Now, everyone has jumped on the bandwagon. This year, the Detroit show featured a “technology showcase” and, a week earlier, 10 automakers showed off their latest apps and safety systems at the consumer electronics show in Las Vegas, a venue that’s historically been mostly about phones and computers.

The problem, of course, is that no one is going to buy a $23,000 vehicle just because it links to his Facebook page. “It’s only a means for automakers to differentiate themselves from other car companies—and less so these days, as electronics become more pervasive,” says Wong. “I don’t know that it does anything to rekindle interest in cars.” The core problem, Wong argues, is simple economics. Owning a car has never been an attractive financial proposition, once financing, insurance, maintenance, parking and fuel are added into the equation. And now that cheaper and more convenient alternatives are emerging, it seems like only a matter of time before carmakers will have a true crisis on their hands. “If you take out the psychological benefits”—the freedom, the sex appeal—“there’s not a lot going for [the car],” Wong says.

In the near term, Wong suggests carmakers respond by offering buyers rebates for gasoline or parking—gestures that acknowledge the true cost of car ownership.
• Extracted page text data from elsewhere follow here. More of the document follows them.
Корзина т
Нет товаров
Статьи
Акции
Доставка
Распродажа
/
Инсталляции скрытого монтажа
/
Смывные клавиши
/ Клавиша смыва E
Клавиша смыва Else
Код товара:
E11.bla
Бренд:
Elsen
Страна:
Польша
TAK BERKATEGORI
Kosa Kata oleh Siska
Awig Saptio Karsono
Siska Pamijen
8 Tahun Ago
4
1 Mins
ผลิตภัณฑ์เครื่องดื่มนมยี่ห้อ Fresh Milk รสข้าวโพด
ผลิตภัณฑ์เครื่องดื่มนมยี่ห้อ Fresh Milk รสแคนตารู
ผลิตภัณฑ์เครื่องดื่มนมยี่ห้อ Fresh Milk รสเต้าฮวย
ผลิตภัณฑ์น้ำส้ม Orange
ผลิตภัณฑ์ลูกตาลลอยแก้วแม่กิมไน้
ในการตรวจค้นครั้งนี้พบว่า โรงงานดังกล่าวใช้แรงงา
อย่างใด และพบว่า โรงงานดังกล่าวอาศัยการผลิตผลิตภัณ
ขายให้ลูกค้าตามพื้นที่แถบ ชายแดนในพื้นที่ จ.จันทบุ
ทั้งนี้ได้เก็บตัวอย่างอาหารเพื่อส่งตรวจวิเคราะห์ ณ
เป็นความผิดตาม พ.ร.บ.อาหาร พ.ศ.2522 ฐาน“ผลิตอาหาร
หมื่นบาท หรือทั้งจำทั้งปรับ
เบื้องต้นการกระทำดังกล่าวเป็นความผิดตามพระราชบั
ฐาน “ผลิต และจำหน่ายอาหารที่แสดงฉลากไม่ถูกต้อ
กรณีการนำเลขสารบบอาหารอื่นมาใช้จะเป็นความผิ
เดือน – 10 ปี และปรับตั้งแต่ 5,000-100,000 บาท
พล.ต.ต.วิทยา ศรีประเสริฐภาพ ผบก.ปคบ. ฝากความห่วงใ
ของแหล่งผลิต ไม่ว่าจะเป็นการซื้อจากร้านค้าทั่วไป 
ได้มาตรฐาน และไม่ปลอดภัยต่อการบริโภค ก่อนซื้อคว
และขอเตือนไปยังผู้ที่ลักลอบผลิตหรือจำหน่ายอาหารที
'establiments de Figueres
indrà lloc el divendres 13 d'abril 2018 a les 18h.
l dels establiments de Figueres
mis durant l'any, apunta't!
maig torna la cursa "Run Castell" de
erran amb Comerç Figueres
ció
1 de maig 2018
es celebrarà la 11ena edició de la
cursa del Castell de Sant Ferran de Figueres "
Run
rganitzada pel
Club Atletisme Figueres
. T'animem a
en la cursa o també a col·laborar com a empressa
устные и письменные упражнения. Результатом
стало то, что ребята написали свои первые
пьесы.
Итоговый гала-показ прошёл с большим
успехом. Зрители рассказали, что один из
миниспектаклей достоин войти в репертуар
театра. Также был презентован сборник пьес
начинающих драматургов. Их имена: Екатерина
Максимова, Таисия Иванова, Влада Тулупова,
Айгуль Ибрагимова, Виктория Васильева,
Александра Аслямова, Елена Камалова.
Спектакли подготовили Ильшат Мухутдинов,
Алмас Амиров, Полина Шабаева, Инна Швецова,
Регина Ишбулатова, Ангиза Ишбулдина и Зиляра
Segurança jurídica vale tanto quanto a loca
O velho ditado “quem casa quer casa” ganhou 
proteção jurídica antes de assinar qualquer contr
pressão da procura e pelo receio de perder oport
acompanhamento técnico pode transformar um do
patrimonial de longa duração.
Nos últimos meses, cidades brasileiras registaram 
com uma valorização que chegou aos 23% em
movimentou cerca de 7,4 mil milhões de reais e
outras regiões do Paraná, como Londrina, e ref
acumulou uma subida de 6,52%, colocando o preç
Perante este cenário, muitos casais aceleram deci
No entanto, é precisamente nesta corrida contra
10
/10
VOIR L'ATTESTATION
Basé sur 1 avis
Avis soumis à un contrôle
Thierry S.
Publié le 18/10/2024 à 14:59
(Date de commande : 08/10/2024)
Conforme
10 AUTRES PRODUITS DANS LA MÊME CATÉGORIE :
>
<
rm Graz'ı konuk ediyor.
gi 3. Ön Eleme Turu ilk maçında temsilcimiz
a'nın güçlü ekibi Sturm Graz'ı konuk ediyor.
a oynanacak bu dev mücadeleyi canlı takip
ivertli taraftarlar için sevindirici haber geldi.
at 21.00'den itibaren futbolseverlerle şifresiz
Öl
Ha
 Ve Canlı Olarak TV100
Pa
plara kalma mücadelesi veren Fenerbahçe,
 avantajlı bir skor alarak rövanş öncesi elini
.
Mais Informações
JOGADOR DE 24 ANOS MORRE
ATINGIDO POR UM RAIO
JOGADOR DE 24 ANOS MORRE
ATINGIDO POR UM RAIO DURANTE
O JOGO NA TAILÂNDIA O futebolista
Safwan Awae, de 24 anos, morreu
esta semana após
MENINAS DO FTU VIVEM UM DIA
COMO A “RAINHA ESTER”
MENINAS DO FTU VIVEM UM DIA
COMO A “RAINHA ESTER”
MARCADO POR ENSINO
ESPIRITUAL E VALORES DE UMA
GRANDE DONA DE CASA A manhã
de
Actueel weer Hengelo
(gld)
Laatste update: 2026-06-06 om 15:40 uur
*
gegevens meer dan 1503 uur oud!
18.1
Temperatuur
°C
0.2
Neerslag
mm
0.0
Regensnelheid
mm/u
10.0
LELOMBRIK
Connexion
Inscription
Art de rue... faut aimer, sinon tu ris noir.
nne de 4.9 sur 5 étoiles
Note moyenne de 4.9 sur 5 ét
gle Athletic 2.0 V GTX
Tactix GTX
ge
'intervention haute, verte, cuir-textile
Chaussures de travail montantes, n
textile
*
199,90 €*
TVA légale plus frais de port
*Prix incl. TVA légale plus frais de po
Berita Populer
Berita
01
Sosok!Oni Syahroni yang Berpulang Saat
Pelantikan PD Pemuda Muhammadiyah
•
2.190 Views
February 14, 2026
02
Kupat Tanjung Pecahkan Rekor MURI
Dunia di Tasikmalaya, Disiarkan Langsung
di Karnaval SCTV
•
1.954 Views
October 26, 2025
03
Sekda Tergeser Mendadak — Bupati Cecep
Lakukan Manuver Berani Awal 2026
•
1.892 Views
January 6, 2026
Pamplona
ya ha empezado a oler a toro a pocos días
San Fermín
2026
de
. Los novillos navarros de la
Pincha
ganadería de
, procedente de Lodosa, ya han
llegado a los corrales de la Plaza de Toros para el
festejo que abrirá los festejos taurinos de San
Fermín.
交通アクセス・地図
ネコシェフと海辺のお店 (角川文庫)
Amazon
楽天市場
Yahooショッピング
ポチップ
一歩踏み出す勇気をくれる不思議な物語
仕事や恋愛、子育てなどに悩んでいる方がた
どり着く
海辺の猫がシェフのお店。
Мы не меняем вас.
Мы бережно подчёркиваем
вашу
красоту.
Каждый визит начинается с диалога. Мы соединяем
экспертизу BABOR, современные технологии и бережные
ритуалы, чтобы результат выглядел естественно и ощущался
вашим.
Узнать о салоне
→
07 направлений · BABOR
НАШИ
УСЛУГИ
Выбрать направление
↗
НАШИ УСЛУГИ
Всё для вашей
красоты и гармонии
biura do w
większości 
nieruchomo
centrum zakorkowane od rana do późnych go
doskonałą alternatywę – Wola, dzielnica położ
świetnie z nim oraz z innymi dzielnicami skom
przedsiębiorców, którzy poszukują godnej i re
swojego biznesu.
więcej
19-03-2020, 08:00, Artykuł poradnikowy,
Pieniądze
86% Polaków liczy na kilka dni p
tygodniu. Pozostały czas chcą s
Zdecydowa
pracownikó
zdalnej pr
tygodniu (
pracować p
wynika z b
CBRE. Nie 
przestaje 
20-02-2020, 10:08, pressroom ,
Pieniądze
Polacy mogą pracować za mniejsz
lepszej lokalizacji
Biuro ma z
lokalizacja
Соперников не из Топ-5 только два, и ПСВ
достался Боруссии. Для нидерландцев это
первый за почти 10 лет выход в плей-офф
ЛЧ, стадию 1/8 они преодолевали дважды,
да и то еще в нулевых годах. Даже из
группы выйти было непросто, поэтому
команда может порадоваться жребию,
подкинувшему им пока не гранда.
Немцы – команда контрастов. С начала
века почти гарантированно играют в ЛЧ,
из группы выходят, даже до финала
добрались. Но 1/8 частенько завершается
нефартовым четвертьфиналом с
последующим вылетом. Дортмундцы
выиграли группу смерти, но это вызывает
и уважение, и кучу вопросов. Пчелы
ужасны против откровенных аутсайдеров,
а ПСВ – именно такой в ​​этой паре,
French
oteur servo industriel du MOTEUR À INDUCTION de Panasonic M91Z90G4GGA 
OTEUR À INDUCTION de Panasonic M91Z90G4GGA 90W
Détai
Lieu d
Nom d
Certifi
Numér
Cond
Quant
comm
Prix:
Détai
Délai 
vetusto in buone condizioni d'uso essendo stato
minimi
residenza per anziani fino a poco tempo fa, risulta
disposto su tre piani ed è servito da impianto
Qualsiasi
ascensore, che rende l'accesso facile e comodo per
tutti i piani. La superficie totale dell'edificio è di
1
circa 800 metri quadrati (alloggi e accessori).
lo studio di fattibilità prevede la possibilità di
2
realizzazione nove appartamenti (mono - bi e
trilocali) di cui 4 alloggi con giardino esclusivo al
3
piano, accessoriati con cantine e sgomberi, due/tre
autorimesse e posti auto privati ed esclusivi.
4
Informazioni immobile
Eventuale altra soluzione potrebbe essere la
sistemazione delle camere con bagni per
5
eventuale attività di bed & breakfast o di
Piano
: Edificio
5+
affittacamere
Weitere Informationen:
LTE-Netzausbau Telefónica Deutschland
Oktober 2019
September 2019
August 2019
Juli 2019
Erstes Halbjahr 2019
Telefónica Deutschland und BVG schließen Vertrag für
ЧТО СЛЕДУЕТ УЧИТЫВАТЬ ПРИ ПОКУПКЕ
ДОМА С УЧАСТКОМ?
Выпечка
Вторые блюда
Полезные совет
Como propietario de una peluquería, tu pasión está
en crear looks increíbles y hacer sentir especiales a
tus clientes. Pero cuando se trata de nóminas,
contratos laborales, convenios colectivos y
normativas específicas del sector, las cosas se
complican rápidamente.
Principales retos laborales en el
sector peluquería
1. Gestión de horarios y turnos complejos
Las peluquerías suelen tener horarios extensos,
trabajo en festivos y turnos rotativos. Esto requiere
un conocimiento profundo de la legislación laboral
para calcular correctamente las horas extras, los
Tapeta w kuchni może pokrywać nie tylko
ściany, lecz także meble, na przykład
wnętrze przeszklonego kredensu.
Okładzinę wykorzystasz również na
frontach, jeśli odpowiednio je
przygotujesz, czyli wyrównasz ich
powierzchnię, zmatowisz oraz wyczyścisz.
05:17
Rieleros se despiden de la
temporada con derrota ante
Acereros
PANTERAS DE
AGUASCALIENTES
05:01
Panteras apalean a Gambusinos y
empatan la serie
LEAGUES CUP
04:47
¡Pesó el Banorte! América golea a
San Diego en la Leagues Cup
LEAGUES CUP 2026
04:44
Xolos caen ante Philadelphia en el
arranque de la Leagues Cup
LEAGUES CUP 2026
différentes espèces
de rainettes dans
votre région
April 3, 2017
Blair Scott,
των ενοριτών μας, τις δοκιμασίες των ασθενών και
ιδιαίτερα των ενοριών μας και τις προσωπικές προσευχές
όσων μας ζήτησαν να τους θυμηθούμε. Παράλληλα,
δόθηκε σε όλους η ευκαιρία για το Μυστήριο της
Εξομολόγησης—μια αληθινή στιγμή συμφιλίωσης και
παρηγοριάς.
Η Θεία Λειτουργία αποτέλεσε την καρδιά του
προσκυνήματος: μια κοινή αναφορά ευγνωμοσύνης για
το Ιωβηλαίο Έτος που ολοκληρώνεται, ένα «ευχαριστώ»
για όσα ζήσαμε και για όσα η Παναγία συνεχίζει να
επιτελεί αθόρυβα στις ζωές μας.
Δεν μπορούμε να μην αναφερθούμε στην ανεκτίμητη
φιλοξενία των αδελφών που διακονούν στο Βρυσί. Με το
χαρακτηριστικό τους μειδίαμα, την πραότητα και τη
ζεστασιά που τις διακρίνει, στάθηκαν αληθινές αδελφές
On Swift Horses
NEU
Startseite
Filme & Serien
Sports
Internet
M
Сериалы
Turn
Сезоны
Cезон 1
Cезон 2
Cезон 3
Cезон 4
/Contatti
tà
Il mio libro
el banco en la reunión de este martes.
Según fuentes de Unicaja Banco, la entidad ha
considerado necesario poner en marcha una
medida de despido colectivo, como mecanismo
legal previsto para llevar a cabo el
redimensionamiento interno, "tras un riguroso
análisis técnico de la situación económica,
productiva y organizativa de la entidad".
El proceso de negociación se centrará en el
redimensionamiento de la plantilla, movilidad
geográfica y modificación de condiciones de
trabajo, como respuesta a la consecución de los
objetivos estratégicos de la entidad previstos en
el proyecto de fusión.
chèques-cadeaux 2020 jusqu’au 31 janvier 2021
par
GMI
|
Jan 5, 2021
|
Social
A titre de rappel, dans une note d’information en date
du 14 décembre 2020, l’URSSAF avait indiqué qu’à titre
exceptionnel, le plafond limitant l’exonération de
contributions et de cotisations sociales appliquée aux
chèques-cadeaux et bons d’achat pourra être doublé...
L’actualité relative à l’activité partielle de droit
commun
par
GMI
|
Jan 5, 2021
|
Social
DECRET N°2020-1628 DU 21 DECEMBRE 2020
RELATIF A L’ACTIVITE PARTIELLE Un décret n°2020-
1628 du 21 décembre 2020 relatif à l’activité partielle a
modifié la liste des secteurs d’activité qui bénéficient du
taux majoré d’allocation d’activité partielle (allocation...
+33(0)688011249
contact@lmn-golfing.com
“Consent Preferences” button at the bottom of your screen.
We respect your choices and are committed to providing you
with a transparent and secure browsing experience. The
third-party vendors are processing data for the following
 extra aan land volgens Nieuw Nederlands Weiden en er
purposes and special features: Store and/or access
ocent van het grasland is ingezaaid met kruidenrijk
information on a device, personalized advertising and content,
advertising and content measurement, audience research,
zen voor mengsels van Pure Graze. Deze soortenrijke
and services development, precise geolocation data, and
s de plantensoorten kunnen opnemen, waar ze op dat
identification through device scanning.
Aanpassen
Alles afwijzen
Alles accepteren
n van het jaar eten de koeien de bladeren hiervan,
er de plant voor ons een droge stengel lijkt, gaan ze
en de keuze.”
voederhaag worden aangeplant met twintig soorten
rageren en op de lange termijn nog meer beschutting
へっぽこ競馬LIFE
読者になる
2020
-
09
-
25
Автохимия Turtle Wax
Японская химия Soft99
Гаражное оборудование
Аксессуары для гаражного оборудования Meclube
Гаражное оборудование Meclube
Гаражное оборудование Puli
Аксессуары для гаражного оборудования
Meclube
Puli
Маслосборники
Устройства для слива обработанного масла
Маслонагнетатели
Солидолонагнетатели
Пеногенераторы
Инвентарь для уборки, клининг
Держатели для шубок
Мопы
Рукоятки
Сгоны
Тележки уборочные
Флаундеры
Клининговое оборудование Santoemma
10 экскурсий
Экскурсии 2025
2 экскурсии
Down the road, however, he argues they may need to consider a new business model entirely. “I think car companies have to stop just being suppliers of cars,” Wong says. “There’s no reason why a car company wouldn’t have a massive competitive advantage offering an Uber-type service or a car-sharing service. They may be able to put themselves in the right place at the right time, instead of trying to constantly force the consumer into thinking the time is right to buy a car.”

In the meantime, the auto industry will do what it’s always done: build fast machines that excite and delight, then flog them at raucous industry bashes like the Detroit auto show—that is, until people stop showing up at the doors.